+++ RECORDS PROVIDED +++

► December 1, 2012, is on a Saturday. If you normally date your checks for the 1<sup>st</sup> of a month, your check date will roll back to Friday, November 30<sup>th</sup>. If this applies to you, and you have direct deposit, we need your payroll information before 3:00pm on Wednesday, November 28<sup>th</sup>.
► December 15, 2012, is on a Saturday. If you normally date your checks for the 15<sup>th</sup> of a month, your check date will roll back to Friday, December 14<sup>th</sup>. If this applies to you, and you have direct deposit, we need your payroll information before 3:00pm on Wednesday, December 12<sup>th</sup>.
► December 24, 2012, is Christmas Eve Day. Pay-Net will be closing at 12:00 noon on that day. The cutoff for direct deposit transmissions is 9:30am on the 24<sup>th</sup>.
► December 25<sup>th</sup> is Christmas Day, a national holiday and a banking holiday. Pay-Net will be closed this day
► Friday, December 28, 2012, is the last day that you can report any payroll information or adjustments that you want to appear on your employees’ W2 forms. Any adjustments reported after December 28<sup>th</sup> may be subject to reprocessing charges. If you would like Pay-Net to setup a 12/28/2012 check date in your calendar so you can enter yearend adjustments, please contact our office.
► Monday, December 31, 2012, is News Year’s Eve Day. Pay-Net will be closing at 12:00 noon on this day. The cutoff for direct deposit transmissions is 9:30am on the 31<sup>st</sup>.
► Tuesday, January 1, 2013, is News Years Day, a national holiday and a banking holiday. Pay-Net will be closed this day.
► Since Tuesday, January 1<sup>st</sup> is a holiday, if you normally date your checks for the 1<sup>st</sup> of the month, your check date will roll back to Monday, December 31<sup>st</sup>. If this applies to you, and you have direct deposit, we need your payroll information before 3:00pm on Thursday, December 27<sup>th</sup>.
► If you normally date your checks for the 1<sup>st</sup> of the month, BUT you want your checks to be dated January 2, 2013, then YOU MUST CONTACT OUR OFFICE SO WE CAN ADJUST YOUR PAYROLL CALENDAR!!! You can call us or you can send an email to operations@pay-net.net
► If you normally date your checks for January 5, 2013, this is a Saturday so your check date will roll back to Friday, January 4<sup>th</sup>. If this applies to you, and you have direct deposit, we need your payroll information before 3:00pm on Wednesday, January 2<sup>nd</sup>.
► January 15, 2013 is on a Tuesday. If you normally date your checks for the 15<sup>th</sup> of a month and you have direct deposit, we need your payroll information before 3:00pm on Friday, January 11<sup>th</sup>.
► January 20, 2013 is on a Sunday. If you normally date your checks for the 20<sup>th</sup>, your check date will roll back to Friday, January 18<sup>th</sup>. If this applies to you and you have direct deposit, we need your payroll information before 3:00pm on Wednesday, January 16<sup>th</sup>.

+++

ASSIGNED TASK
Starting at the line that contains "on the 24<sup>th</sup>." and stopping after the line that contains "December 25<sup>th</sup> is", write out every line exactly as it appears above, and no other line.

TASK RESULT
► December 24, 2012, is Christmas Eve Day. Pay-Net will be closing at 12:00 noon on that day. The cutoff for direct deposit transmissions is 9:30am on the 24<sup>th</sup>.
► December 25<sup>th</sup> is Christmas Day, a national holiday and a banking holiday. Pay-Net will be closed this day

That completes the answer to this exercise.